*Exercise objective*:
Replace each "procurement" with "sourcing" throughout the records and give the lines back otherwise unchanged, leaving out the pictures.
[Supplied material]
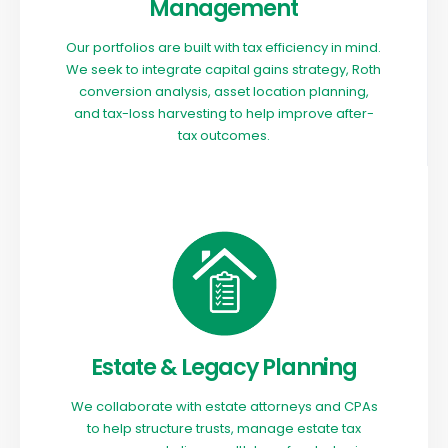
Management
Our portfolios are built with tax efficiency in mind.
We seek to integrate capital gains strategy, Roth
conversion analysis, asset location planning,
and tax-loss harvesting to help improve after-
tax outcomes.
Estate & Legacy Planning
We collaborate with estate attorneys and CPAs
to help structure trusts, manage estate tax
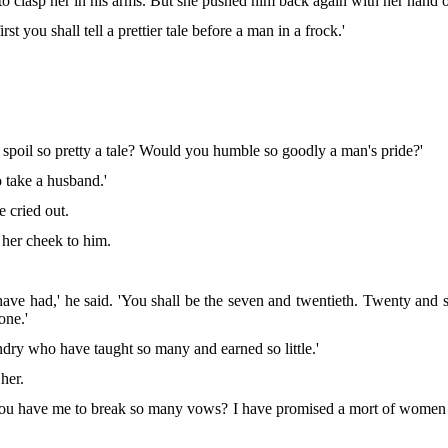
 to clasp her in his arms. But she pushed him back again with her hand o
rst you shall tell a prettier tale before a man in a frock.'
spoil so pretty a tale? Would you humble so goodly a man's pride?'
o take a husband.'
e cried out.
 her cheek to him.
 have had,' he said. 'You shall be the seven and twentieth. Twenty an
one.'
ndry who have taught so many and earned so little.'
her.
d you have me to break so many vows? I have promised a mort of women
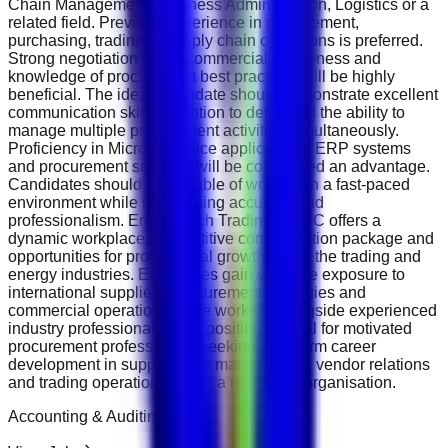
Chain Management, Business Administration, Logistics or a
related field. Previous experience in procurement,
purchasing, trading or supply chain operations is preferred.
Strong negotiation skills, commercial awareness and
knowledge of procurement best practices will be highly
beneficial. The ideal candidate should demonstrate excellent
communication skills, attention to detail and the ability to
manage multiple procurement activities simultaneously.
Proficiency in Microsoft Office applications, ERP systems
and procurement software will be considered an advantage.
Candidates should be capable of working in a fast-paced
environment while maintaining accuracy and
professionalism. EnergeTech Trading DMCC offers a
dynamic workplace, competitive compensation package and
opportunities for professional growth within the trading and
energy industries. Employees gain valuable exposure to
international suppliers, procurement strategies and
commercial operations while working alongside experienced
industry professionals. This position is ideal for motivated
procurement professionals seeking long-term career
development in supply chain management, vendor relations
and trading operations within a respected organisation.
Accounting & Auditing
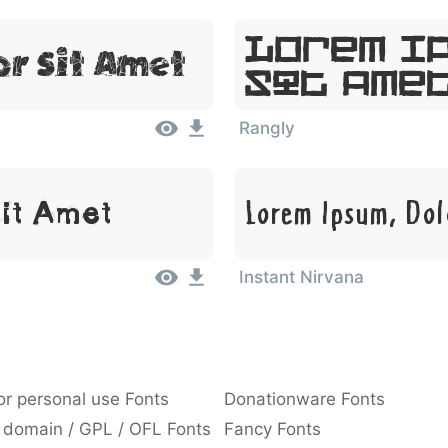
Lorem I
or Sit Amet
Sit Ame
Rangly
Sit Amet
Lorem Ipsum, Dol
Instant Nirvana
or personal use Fonts
Donationware Fonts
 domain / GPL / OFL Fonts
Fancy Fonts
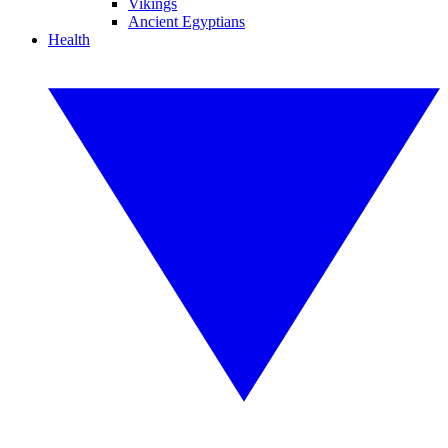
Vikings
Ancient Egyptians
Health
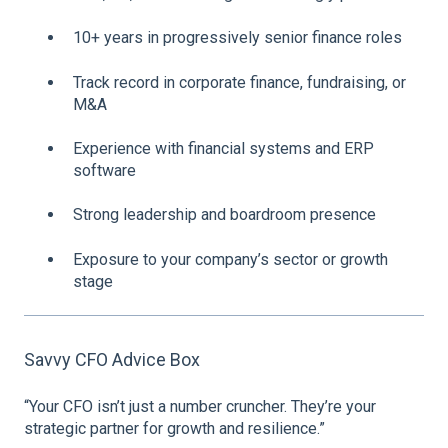
10+ years in progressively senior finance roles
Track record in corporate finance, fundraising, or
M&A
Experience with financial systems and ERP
software
Strong leadership and boardroom presence
Exposure to your company’s sector or growth
stage
Savvy CFO Advice Box
“Your CFO isn’t just a number cruncher. They’re your
strategic partner for growth and resilience.”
[/Supplied material]
*Exercise answer*:
Management
Our portfolios are built with tax efficiency in mind.
We seek to integrate capital gains strategy, Roth
conversion analysis, asset location planning,
and tax-loss harvesting to help improve after-
tax outcomes.
Estate & Legacy Planning
We collaborate with estate attorneys and CPAs
to help structure trusts, manage estate tax
 to clasp her in his arms. But she pushed him back again with her hand o
rst you shall tell a prettier tale before a man in a frock.'
spoil so pretty a tale? Would you humble so goodly a man's pride?'
o take a husband.'
e cried out.
 her cheek to him.
 have had,' he said. 'You shall be the seven and twentieth. Twenty an
one.'
ndry who have taught so many and earned so little.'
her.
d you have me to break so many vows? I have promised a mort of women
Chain Management, Business Administration, Logistics or a
related field. Previous experience in sourcing,
purchasing, trading or supply chain operations is preferred.
Strong negotiation skills, commercial awareness and
knowledge of sourcing best practices will be highly
beneficial. The ideal candidate should demonstrate excellent
communication skills, attention to detail and the ability to
manage multiple sourcing activities simultaneously.
Proficiency in Microsoft Office applications, ERP systems
and sourcing software will be considered an advantage.
Candidates should be capable of working in a fast-paced
environment while maintaining accuracy and
professionalism. EnergeTech Trading DMCC offers a
dynamic workplace, competitive compensation package and
opportunities for professional growth within the trading and
energy industries. Employees gain valuable exposure to
international suppliers, sourcing strategies and
commercial operations while working alongside experienced
industry professionals. This position is ideal for motivated
sourcing professionals seeking long-term career
development in supply chain management, vendor relations
and trading operations within a respected organisation.
Accounting & Auditing
Lorem I
or Sit Amet
Sit Ame
Rangly
Sit Amet
Lorem Ipsum, Dol
Instant Nirvana
or personal use Fonts
Donationware Fonts
 domain / GPL / OFL Fonts
Fancy Fonts
Vikings
Ancient Egyptians
Health
10+ years in progressively senior finance roles
Track record in corporate finance, fundraising, or
M&A
Experience with financial systems and ERP
software
Strong leadership and boardroom presence
Exposure to your company’s sector or growth
stage
Savvy CFO Advice Box
“Your CFO isn’t just a number cruncher. They’re your
strategic partner for growth and resilience.”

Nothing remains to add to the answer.